Trecho para leitura:
__________

Psiquiatra e dramaturga lançam livro que explora a complexidade dos crimes violentos e desafia estereótipos da psicologia pop

O livro “O Mal Que Nos Habita”, escrito pela psiquiatra Gwen Adshead e pela dramaturga Eileen Horne, aborda o tema dos crimes violentos com uma coragem e profundidade raras. Diferentemente dos best-sellers sensacionalistas que costumam abordar o assunto, as autoras evitam a simplificação da psicopatia como a principal explicação para essas transgressões.

De acordo com Adshead e Horne, apenas um terço dos criminosos violentos satisfaz os critérios para psicopatia. Além disso, existem casos de atos violentos cometidos “do nada”, sem qualquer histórico criminal anterior. Portanto, rotular todos os criminosos como psicopatas não é capaz de explicar de forma adequada suas motivações e comportamentos cruéis.

Adshead, que trabalhou por três décadas no Hospital Broadmoor, centro médico de segurança máxima no Reino Unido, possui experiência direta com criminosos, incluindo serial killers e indivíduos com problemas graves de saúde mental. No entanto, os capítulos do livro não correspondem a pessoas reais, sendo compostos por múltiplas histórias para proteger a privacidade dos pacientes.

__________

Trechos do material:

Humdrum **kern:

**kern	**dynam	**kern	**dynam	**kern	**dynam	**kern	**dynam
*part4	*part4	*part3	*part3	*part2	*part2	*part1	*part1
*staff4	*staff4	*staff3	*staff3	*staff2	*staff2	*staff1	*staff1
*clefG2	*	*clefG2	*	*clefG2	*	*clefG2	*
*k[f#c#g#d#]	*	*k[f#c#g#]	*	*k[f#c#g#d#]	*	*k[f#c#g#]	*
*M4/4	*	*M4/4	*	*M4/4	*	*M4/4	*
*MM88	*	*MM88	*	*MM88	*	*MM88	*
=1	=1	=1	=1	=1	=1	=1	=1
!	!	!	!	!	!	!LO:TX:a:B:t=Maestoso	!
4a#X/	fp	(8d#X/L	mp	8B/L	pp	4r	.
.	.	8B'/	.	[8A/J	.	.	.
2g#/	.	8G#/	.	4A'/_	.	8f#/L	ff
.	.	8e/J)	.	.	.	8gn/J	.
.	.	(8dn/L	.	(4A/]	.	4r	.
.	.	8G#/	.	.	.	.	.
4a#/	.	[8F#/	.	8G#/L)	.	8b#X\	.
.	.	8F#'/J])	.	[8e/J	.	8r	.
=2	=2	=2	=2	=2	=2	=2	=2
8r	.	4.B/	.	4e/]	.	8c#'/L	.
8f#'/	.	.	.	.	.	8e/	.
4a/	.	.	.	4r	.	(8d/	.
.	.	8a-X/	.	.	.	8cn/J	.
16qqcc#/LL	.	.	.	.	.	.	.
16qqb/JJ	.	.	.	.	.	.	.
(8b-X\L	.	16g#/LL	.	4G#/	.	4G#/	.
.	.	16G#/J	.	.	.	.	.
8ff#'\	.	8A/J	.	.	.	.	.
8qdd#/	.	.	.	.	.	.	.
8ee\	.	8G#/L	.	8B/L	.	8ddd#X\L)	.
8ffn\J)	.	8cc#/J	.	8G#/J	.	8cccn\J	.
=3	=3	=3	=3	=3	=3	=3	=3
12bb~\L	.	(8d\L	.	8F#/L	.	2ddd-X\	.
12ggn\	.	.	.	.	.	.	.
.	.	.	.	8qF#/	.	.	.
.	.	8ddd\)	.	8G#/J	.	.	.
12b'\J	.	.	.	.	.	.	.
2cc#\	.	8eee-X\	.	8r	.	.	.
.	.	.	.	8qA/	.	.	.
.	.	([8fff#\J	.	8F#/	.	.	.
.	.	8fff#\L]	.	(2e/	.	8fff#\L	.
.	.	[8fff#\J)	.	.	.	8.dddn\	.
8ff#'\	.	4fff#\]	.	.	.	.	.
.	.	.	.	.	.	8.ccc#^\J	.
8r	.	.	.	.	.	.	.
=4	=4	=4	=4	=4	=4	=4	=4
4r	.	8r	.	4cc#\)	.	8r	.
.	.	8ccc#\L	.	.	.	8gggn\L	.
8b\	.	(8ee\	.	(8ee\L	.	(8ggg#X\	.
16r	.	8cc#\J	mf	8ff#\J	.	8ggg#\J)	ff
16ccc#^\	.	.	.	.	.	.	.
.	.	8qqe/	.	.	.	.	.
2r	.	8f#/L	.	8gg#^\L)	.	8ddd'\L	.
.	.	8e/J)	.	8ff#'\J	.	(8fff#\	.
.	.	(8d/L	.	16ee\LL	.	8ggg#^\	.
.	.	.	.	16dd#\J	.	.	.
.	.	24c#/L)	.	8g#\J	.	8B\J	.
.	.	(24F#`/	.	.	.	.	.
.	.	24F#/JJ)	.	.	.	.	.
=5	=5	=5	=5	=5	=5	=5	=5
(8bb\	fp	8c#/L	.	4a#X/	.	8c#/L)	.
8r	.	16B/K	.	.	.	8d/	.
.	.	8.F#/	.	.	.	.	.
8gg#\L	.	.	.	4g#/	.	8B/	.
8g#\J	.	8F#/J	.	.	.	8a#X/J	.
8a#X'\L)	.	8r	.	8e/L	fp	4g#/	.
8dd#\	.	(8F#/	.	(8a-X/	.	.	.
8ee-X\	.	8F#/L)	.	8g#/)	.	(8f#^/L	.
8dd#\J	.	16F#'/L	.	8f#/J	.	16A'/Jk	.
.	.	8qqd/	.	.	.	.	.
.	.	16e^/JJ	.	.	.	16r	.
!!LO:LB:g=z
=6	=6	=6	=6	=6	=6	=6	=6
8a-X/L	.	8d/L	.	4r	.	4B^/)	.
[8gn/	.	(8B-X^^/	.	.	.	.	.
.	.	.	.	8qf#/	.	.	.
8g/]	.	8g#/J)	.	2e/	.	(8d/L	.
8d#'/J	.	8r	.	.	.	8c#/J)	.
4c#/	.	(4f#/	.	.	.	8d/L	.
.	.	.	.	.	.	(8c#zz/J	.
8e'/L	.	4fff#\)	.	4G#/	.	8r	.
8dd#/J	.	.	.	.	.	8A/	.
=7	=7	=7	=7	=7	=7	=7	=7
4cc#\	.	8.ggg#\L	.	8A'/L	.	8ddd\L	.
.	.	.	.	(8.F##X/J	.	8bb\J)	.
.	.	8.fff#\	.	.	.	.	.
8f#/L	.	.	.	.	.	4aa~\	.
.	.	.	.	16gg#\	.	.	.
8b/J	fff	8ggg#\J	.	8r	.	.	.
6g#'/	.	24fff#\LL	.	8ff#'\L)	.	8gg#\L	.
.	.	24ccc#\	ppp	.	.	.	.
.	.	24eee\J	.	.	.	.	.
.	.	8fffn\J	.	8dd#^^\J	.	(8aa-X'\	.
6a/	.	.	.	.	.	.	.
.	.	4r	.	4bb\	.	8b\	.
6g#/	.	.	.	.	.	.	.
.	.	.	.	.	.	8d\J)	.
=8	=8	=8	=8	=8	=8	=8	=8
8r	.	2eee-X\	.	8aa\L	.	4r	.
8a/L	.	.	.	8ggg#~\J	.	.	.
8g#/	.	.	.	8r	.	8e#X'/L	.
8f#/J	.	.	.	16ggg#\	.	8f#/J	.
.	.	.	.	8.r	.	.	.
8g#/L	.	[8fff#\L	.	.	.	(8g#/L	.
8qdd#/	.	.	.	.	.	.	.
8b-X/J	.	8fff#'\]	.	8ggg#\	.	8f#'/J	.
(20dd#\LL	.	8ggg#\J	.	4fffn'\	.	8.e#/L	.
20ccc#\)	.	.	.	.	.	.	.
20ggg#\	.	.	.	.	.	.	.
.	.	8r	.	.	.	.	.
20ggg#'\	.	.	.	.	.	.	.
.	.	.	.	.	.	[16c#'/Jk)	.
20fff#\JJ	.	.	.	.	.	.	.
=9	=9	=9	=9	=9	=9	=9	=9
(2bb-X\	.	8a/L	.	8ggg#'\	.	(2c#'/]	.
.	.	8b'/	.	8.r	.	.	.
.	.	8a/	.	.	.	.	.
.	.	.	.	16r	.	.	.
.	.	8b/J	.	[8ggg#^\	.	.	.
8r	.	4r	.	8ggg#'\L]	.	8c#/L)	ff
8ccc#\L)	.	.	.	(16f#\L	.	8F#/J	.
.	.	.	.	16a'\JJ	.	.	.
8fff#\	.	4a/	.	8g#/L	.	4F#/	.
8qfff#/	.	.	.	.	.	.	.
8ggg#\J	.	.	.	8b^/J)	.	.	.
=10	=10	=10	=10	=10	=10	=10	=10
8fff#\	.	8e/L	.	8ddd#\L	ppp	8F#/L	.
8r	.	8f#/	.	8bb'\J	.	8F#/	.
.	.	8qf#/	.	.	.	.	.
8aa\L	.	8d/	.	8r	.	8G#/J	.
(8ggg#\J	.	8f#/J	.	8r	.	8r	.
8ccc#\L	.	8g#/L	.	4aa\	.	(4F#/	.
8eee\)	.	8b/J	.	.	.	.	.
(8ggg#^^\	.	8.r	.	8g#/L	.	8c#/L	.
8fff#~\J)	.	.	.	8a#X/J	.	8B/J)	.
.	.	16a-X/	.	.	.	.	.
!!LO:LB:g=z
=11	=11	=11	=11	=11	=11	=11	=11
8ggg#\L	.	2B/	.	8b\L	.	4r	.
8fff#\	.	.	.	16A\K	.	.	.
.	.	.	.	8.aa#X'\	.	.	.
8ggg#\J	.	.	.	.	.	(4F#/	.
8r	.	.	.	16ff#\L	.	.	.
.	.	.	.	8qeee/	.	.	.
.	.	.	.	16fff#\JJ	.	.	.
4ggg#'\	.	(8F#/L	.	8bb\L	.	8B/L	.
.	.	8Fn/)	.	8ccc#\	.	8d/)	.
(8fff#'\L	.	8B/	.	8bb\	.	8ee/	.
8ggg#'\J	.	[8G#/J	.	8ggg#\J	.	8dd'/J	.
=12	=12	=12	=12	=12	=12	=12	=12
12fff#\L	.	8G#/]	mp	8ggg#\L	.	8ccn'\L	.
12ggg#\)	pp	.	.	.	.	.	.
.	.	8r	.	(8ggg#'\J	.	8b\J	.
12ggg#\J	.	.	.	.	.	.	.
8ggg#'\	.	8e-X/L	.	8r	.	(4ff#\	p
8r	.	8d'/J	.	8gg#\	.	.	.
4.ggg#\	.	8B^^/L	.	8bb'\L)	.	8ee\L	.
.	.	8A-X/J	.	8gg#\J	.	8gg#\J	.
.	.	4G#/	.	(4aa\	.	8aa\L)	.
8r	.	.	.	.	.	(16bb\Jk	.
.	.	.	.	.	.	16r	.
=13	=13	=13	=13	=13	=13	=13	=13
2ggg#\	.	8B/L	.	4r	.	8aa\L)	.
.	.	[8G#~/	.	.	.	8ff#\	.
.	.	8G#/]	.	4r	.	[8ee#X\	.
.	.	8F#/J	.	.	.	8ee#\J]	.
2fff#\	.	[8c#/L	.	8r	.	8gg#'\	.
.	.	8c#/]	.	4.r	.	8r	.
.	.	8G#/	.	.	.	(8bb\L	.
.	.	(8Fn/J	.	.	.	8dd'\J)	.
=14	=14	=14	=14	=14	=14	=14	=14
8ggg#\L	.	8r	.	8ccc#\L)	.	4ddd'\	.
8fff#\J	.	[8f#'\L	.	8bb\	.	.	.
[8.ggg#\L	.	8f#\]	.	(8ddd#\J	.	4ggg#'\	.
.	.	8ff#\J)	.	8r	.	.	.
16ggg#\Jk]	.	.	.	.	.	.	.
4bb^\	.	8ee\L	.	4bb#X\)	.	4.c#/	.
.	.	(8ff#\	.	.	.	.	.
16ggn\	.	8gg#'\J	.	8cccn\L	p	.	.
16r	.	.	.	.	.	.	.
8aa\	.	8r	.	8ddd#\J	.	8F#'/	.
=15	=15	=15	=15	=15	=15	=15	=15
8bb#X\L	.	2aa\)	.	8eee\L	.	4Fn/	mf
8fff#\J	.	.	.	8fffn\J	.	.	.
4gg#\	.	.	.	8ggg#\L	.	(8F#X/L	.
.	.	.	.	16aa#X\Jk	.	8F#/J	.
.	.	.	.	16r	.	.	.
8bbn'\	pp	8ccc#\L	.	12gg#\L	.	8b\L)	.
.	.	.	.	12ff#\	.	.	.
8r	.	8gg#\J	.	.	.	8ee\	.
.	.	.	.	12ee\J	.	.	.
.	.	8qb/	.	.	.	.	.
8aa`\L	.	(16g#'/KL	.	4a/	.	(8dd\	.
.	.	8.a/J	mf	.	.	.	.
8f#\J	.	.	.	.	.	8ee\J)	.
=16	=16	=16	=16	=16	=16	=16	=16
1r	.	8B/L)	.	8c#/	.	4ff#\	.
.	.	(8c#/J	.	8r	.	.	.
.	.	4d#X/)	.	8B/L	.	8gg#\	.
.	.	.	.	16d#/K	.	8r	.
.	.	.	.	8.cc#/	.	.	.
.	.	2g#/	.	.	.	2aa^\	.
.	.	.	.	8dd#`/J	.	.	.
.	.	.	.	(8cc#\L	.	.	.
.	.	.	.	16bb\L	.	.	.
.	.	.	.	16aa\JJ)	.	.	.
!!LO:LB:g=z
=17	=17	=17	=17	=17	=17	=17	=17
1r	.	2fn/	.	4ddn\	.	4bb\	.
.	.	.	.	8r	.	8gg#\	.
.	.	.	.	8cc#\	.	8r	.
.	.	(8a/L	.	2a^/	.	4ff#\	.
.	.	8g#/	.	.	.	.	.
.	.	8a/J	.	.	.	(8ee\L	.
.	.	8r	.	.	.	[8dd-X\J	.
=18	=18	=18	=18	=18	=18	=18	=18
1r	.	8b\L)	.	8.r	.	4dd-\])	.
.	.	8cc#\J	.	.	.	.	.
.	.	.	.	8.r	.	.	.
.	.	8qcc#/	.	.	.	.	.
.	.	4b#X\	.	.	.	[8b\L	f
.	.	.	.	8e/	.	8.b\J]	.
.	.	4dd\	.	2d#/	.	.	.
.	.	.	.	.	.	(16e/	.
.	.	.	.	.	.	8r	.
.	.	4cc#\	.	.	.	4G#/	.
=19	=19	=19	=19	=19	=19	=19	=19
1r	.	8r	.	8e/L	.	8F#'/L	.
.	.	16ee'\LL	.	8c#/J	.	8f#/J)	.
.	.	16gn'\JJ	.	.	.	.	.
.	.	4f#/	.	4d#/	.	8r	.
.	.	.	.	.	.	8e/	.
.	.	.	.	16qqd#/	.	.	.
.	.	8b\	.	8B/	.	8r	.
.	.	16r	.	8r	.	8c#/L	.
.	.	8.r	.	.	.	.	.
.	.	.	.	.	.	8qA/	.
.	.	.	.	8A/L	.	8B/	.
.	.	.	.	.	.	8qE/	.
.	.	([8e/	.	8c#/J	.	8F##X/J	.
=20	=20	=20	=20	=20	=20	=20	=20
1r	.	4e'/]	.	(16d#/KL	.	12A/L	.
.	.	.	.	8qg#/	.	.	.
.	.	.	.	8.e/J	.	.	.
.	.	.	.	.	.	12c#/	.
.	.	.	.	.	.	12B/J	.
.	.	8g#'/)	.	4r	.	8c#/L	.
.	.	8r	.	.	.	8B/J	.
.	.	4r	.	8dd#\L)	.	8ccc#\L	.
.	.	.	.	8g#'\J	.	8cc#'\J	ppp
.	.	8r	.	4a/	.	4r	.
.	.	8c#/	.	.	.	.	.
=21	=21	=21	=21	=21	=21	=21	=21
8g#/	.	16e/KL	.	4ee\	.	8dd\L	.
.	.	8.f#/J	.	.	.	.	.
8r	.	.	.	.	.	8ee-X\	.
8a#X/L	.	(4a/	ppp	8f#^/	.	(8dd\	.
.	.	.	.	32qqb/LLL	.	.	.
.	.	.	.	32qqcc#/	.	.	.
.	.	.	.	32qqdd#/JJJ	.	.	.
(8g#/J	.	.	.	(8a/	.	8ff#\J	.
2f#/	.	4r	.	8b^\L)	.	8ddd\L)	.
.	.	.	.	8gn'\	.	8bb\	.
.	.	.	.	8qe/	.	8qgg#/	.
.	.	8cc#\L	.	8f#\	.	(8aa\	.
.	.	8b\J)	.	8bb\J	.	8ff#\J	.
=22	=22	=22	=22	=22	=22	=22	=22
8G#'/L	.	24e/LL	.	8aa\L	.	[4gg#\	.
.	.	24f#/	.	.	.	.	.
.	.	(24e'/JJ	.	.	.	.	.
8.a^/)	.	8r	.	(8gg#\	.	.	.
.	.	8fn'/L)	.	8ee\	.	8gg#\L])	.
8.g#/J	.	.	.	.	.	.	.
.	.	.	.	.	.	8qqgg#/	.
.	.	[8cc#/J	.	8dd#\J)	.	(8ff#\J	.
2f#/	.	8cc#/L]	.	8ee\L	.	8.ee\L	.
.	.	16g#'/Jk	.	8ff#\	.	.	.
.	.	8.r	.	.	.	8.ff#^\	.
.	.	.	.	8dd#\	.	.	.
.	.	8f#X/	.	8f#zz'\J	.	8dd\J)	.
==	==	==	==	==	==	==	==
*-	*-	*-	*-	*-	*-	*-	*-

__________

Conjunto de tarefas:
1 - Reescreva em forma de lista o parágrafo do texto sobre o livro “O Mal Que Nos Habita” que começa com “De acordo com Adshead e Horne”, mantendo os fatos principais.
2 - Dê continuidade ao texto sobre o livro “O Mal Que Nos Habita”, começando depois da última frase apresentada.
Não é preciso consultar o material.

Respostas das tarefas:
1 -
- Segundo Adshead e Horne, só um terço dos criminosos violentos cumpre os critérios de psicopatia.
- Há atos violentos cometidos “do nada”, por pessoas sem histórico criminal anterior.
- Por isso, rotular todos os criminosos como psicopatas não explica bem suas motivações e comportamentos cruéis.

2 -
As autoras utilizam uma abordagem de “retrato em mosaico”, combinando diversos casos para destilar a experiência clínica e de pesquisa de Adshead em uma dúzia de histórias. Embora alterem nomes, aparências e detalhes pessoais, as cenas de terapia são precisas e factuais do ponto de vista clínico.

Um dos pontos centrais do livro é o modelo do “cadeado de bicicleta”, proposto por Adshead. Assim como é necessário acertar a combinação correta de peças para abrir um cadeado, diversos fatores, como gênero, classe social, exposição à violência e trajetória de vida individual, estão envolvidos na gênese dos comportamentos violentos. Compreender esses aspectos é crucial para formulação de um plano individualizado de enfrentamento dos fatores de risco.

Apesar das limitações do método utilizado, as autoras retratam cada personagem composto como um indivíduo único, envolvido em uma tragédia na qual é ao mesmo tempo algoz e vítima. O livro mostra histórias de transformação, mesmo que sejam exceções. Restaurar a sensação de controle e responsabilidade é fundamental tanto para os hospitalizados como para os prisioneiros sem diagnóstico de doença mental.

O livro “O Mal Que Nos Habita” é uma leitura impressionante, que retrata de forma complexa e profunda os crimes violentos e os indivíduos por trás deles. Essa obra oferece uma visão corajosa e necessária para compreendermos as motivações por trás dessas transgressões e buscar maneiras de preveni-las no futuro. Com uma escrita cuidadosa e embasamento clínico, Gwen Adshead e Eileen Horne nos presenteiam com uma obra que provoca reflexão e debate sobre um tema tão importante.